▶ TASK GOAL
In the data below, copy out word for word the stretch from the line containing "WEEKLY MARKET" through the line containing "seasoned enthusiasts alike.", including both of those lines and leaving out the pictures.

▶ INFORMATION GIVEN
-----

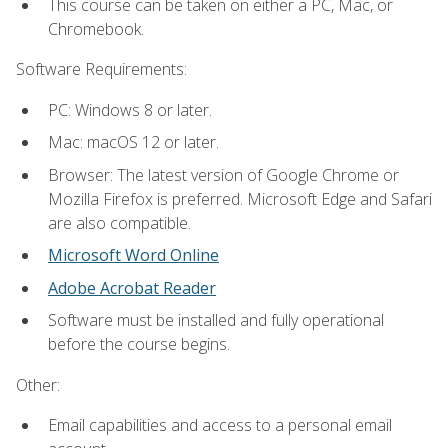
This course can be taken on either a PC, Mac, or
Chromebook.
Software Requirements:
PC: Windows 8 or later.
Mac: macOS 12 or later.
Browser: The latest version of Google Chrome or
Mozilla Firefox is preferred. Microsoft Edge and Safari
are also compatible.
Microsoft Word Online
Adobe Acrobat Reader
Software must be installed and fully operational
before the course begins.
Other:
Email capabilities and access to a personal email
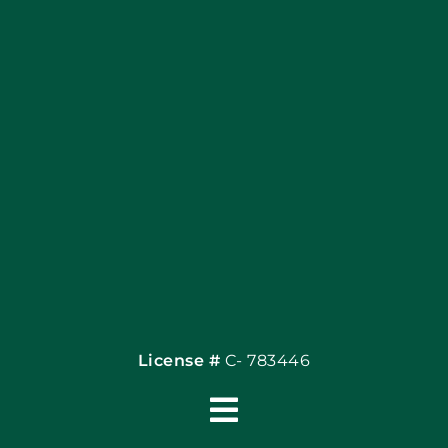
Blog
Articles
Site Map
Coupons
Financing By Greenway
Contact
License #
C- 783446
Toggle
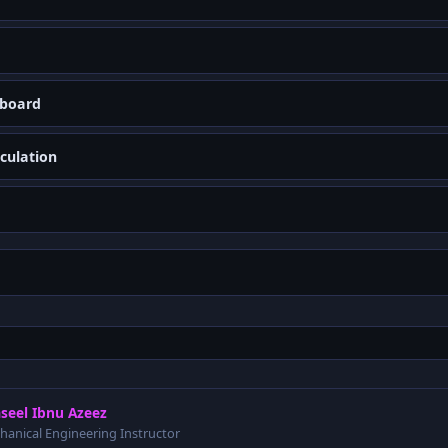
yboard
culation
seel Ibnu Azeez
hanical Engineering Instructor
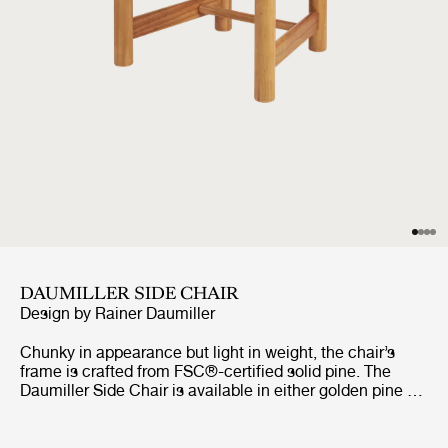
DAUMILLER SIDE CHAIR
Design by
Rainer Daumiller
Chunky in appearance but light in weight, the chair’s
frame is crafted from FSC®-certified solid pine. The
Daumiller Side Chair is available in either golden pine or
with a brown/black-stained finish. While the golden
edition emphasizes the natural pattern of the wood,
imbuing the chair with a rustic farmhouse feel, the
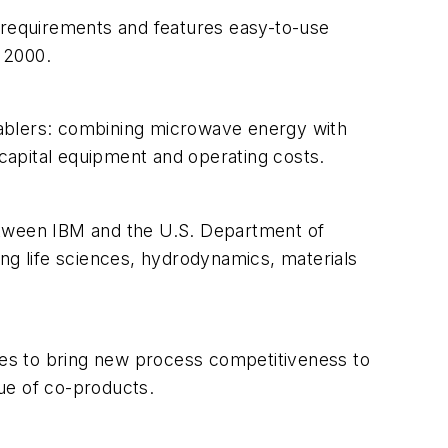
IT requirements and features easy-to-use
 2000.
nablers: combining microwave energy with
 capital equipment and operating costs.
etween IBM and the U.S. Department of
ng life sciences, hydrodynamics, materials
es to bring new process competitiveness to
ue of co-products.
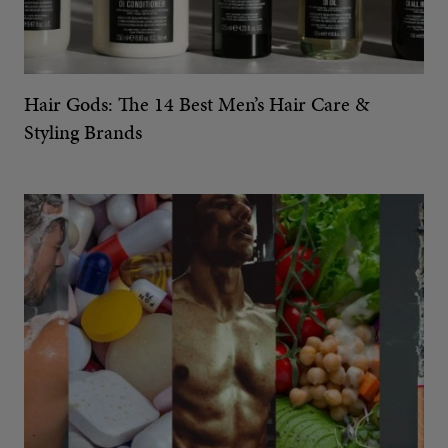
Hair Gods: The 14 Best Men’s Hair Care &
Styling Brands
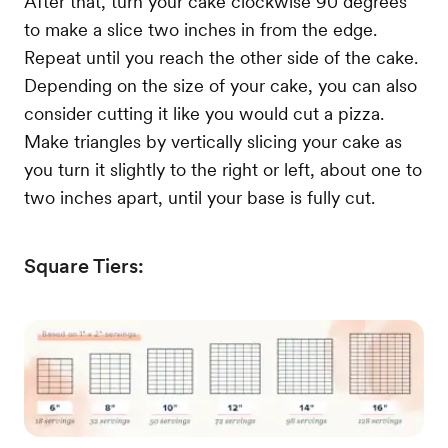
After that, turn your cake clockwise 90 degrees
to make a slice two inches in from the edge.
Repeat until you reach the other side of the cake.
Depending on the size of your cake, you can also
consider cutting it like you would cut a pizza.
Make triangles by vertically slicing your cake as
you turn it slightly to the right or left, about one to
two inches apart, until your base is fully cut.
Square Tiers:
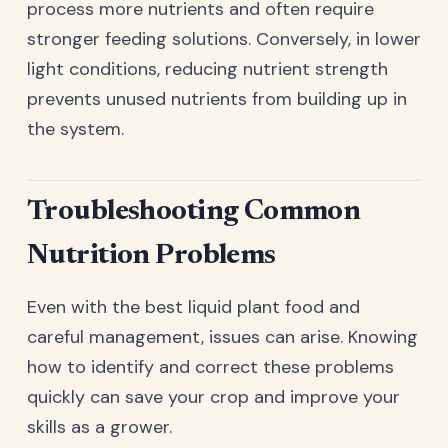
process more nutrients and often require
stronger feeding solutions. Conversely, in lower
light conditions, reducing nutrient strength
prevents unused nutrients from building up in
the system.
Troubleshooting Common
Nutrition Problems
Even with the best liquid plant food and
careful management, issues can arise. Knowing
how to identify and correct these problems
quickly can save your crop and improve your
skills as a grower.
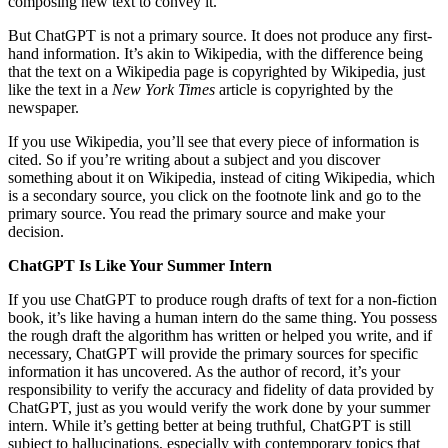
composing new text to convey it.
But ChatGPT is not a primary source. It does not produce any first-
hand information. It’s akin to Wikipedia, with the difference being
that the text on a Wikipedia page is copyrighted by Wikipedia, just
like the text in a
New York Times
article is copyrighted by the
newspaper.
If you use Wikipedia, you’ll see that every piece of information is
cited. So if you’re writing about a subject and you discover
something about it on Wikipedia, instead of citing Wikipedia, which
is a secondary source, you click on the footnote link and go to the
primary source. You read the primary source and make your
decision.
ChatGPT Is Like Your Summer Intern
If you use ChatGPT to produce rough drafts of text for a non-fiction
book, it’s like having a human intern do the same thing. You possess
the rough draft the algorithm has written or helped you write, and if
necessary, ChatGPT will provide the primary sources for specific
information it has uncovered. As the author of record, it’s your
responsibility to verify the accuracy and fidelity of data provided by
ChatGPT, just as you would verify the work done by your summer
intern. While it’s getting better at being truthful, ChatGPT is still
subject to hallucinations, especially with contemporary topics that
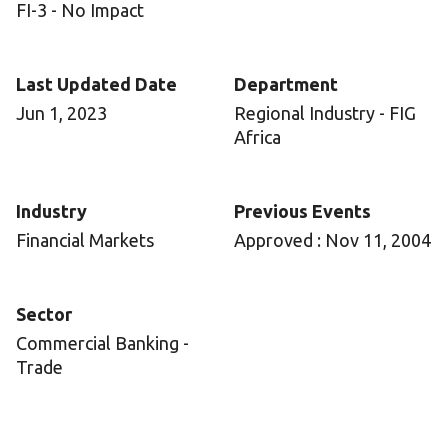
FI-3 - No Impact
Last Updated Date
Department
Jun 1, 2023
Regional Industry - FIG
Africa
Industry
Previous Events
Financial Markets
Approved : Nov 11, 2004
Sector
Commercial Banking -
Trade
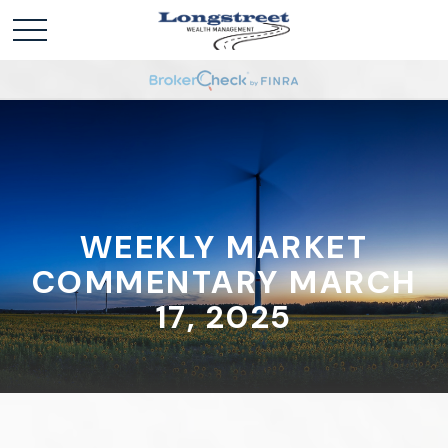
WEEKLY MARKET
COMMENTARY MARCH
17, 2025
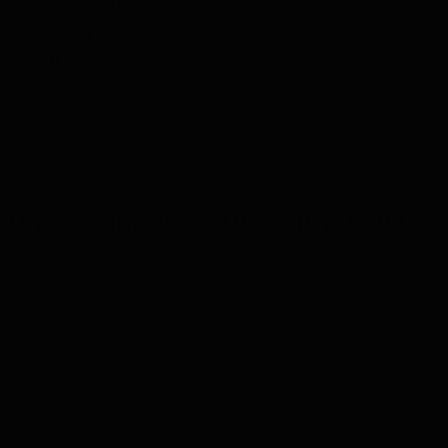
Tequila Tasting Set 12 tubes in Luxury Gift Box
84.41
Delivery in 2-3 days
2
Items
Show
On a tasting adventure with Tequila
Tequila doesn't fit in a box. A blanco, for example, has
fresh, grassy flavors, while an añejo takes a completely
different route due to the wood aging. With the tastings
from Tasting Collection, you are giving a complete flavor
adventure as a gift. Perfect for curious beginners and
seasoned enthusiasts alike.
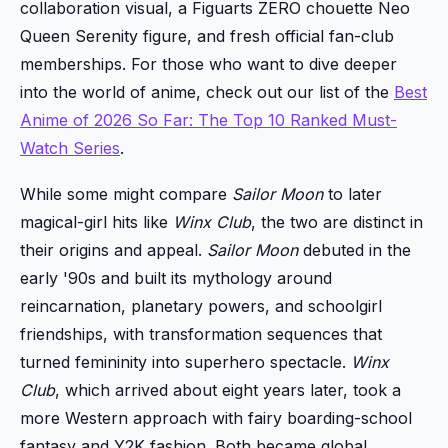
collaboration visual, a Figuarts ZERO chouette Neo
Queen Serenity figure, and fresh official fan-club
memberships. For those who want to dive deeper
into the world of anime, check out our list of the
Best
Anime of 2026 So Far: The Top 10 Ranked Must-
Watch Series
.
While some might compare
Sailor Moon
to later
magical-girl hits like
Winx Club
, the two are distinct in
their origins and appeal.
Sailor Moon
debuted in the
early '90s and built its mythology around
reincarnation, planetary powers, and schoolgirl
friendships, with transformation sequences that
turned femininity into superhero spectacle.
Winx
Club
, which arrived about eight years later, took a
more Western approach with fairy boarding-school
fantasy and Y2K fashion. Both became global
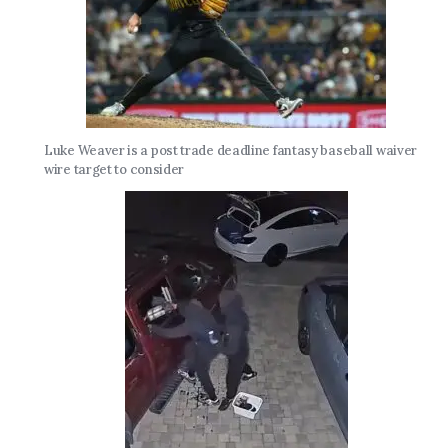
Luke Weaver is a post trade deadline fantasy baseball waiver
wire target to consider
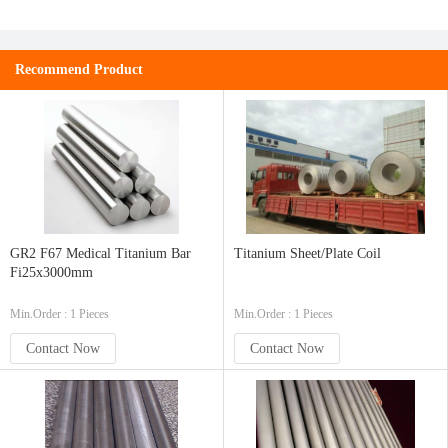
Recommend Product
GR2 F67 Medical Titanium Bar
Titanium Sheet/Plate Coil
Fi25x3000mm
Min.Order : 1 Pieces
Min.Order : 1 Pieces
Contact Now
Contact Now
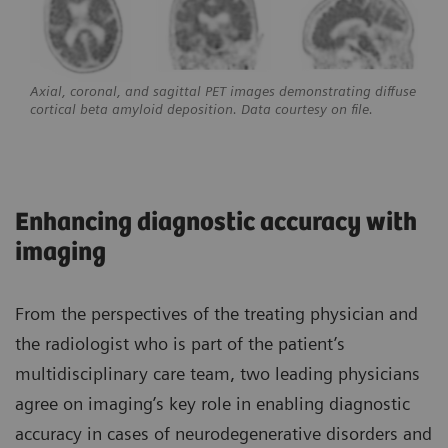
Axial, coronal, and sagittal PET images demonstrating diffuse
cortical beta amyloid deposition. Data courtesy on file.
Enhancing diagnostic accuracy with
imaging
From the perspectives of the treating physician and
the radiologist who is part of the patient’s
multidisciplinary care team, two leading physicians
agree on imaging’s key role in enabling diagnostic
accuracy in cases of neurodegenerative disorders and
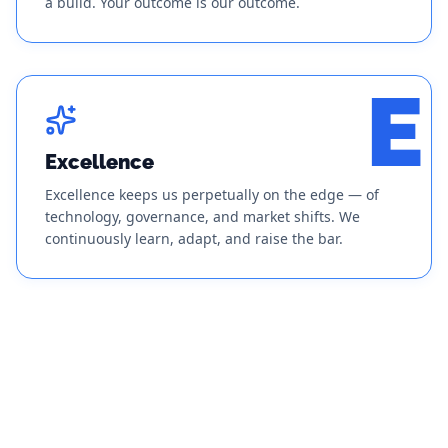
a build. Your outcome is our outcome.
E
Excellence
Excellence keeps us perpetually on the edge — of
technology, governance, and market shifts. We
continuously learn, adapt, and raise the bar.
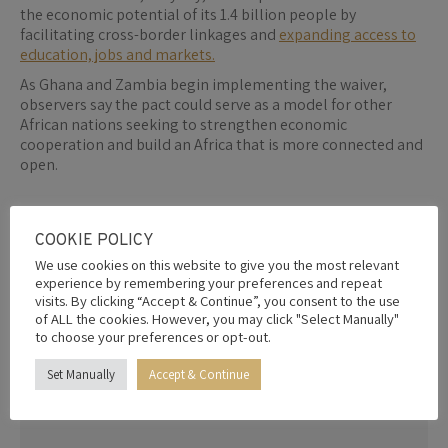
the economic potential of its 1.4 billion people by
facilitating cross-border linkages and
expanding access to
education, jobs and markets.
As Ghana and Zambia begin implementing the waiver,
observers say the pact could serve as a model for other
African nations seeking to strengthen economic
cooperation and build an Africa that is more connected and
open.
By
Editor
5th February 2026
COOKIE POLICY
We use cookies on this website to give you the most relevant
experience by remembering your preferences and repeat
visits. By clicking “Accept & Continue”, you consent to the use
Share this post
of ALL the cookies. However, you may click "Select Manually"
to choose your preferences or opt-out.
Share
Share
Share
Share
Share
Set Manually
Accept & Continue
on
on
on
on
on
Facebook
X
Pinterest
LinkedIn
WhatsApp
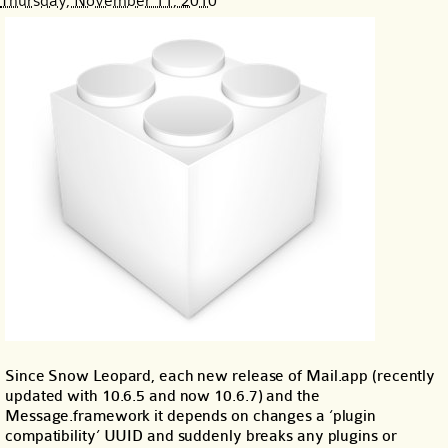
Thursday, November 11, 2010
Since Snow Leopard, each new release of Mail.app (recently
updated with 10.6.5 and now 10.6.7) and the
Message.framework it depends on changes a ‘plugin
compatibility’ UUID and suddenly breaks any plugins or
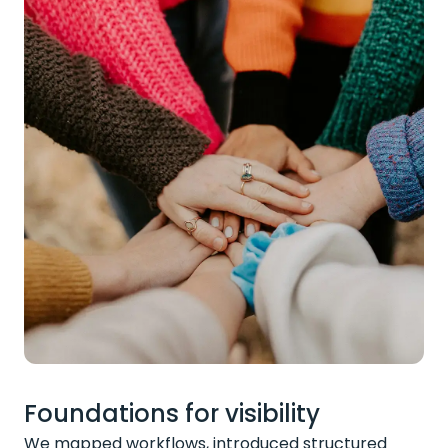
Foundations for visibility
We mapped workflows, introduced structured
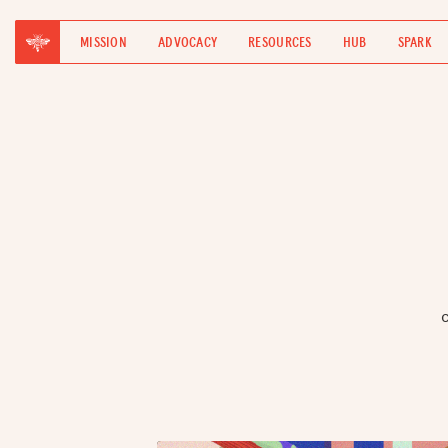
MISSION
ADVOCACY
RESOURCES
HUB
SPARK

-----

▶ PROBLEM SOLUTION
WEEKLY MARKET
COMMENTARY MARCH
17, 2025
Tequila Tasting Set 12 tubes in Luxury Gift Box
84.41
Delivery in 2-3 days
2
Items
Show
On a tasting adventure with Tequila
Tequila doesn't fit in a box. A blanco, for example, has
fresh, grassy flavors, while an añejo takes a completely
different route due to the wood aging. With the tastings
from Tasting Collection, you are giving a complete flavor
adventure as a gift. Perfect for curious beginners and
seasoned enthusiasts alike.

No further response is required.